Apakah kamu seringkali diresahkan oleh pertanyaan mengapa kita ada di sini dan apa yang harus kita pelajari dari keberadaan kita setiap hari?. Disadari atau tidak, sesungguhnya ada arti dalam hidup ini dan segala sesuatu yang terjadi pada kita. Apa pun yang pernah terjadi pada kita, mempunyai alasan untuk terjadi. Bila kita tidak dapat memasuki kekayaan pengetahuan jiwa kita, maka kita akan dapat melihat hidup ini lebih dari sekedar rantaian peristiwa-peristiwa tak berarti dan akan menemukan pelajaran dan pesan dalam setiap peristiwa yang terjadi.

■ **TUGAS YANG DIBERIKAN**:
Lanjutkan tulisan tentang makna hidup di atas, dimulai setelah kalimat terakhirnya.

■ **ENTRI KUMPULAN DATA**:

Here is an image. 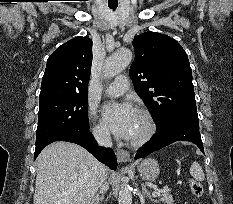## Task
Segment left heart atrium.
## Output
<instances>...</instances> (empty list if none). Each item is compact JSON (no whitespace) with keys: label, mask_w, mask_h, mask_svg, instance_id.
Returning <instances> with one entry per match:
<instances>
[{"label":"left heart atrium","mask_w":233,"mask_h":204,"mask_svg":"<svg viewBox=\"0 0 233 204\" xmlns=\"http://www.w3.org/2000/svg\"><path fill=\"white\" fill-rule=\"evenodd\" d=\"M136 111L127 102H110L103 106L102 117L106 126L118 137L129 139Z\"/></svg>","instance_id":"39dd6f15"}]
</instances>
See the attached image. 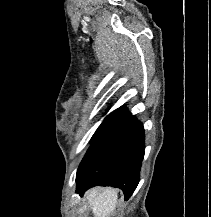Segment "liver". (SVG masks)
Masks as SVG:
<instances>
[{
  "instance_id": "obj_1",
  "label": "liver",
  "mask_w": 211,
  "mask_h": 217,
  "mask_svg": "<svg viewBox=\"0 0 211 217\" xmlns=\"http://www.w3.org/2000/svg\"><path fill=\"white\" fill-rule=\"evenodd\" d=\"M94 217H111L117 206L118 191L113 188H92L86 194Z\"/></svg>"
}]
</instances>
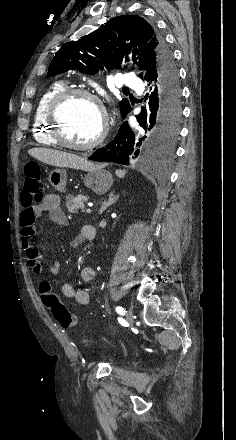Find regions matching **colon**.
<instances>
[{"label": "colon", "mask_w": 236, "mask_h": 440, "mask_svg": "<svg viewBox=\"0 0 236 440\" xmlns=\"http://www.w3.org/2000/svg\"><path fill=\"white\" fill-rule=\"evenodd\" d=\"M44 185L40 168L36 163H29L24 168V187L21 193V203L25 208L43 199ZM41 294L48 305L54 319L64 328L75 326L78 318L72 314L59 298L51 291L47 283H42Z\"/></svg>", "instance_id": "obj_1"}]
</instances>
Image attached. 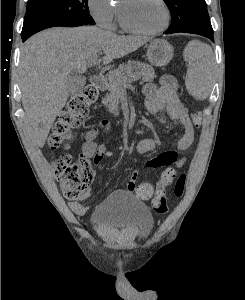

■ **HASIL TUGAS INI**:
Betapa indahnya seandainya aku bisa memasuki kekayaan jiwa sendiri, tentu aku akan dapat melihat kehidupan dari perspektif yang baru dan segar. Tidak lagi diombang-ambingkan di lautan kehidupan ini, dan dihantam oleh setiap ombak penderitaan, melainkan dapat melihat hidup ini seperti tayangan film dengan terjemahannya di layar kaca, dimana kata-kata tersebut menjelaskan tentang apa yang terjadi ditingkat spiritual. Apabila aku dapat melihat dari mata jiwa, maka berbagai peristiwa yang terjadi dalam kehidupan ku yang telah membuat aku merasa menjadi seperti orang yang tidak mempunyai harapan itu akan menjadi seperti awan yang bergerak dan berlari dengan latar belakang langit yang biru, cerah dan tenang. Ketenangan inilah yang harus selalu dipelihara sehingga dengan kesabaran aku akan menunggu peristiwa-peristiwa itu untuk berlalu. Dan sampai aku menyadari bahwa suatu hari nanti peristiwa yang menyedihkan itu akan berubah menjadi pemandangan yang penuh damai, kebahagian dan cinta.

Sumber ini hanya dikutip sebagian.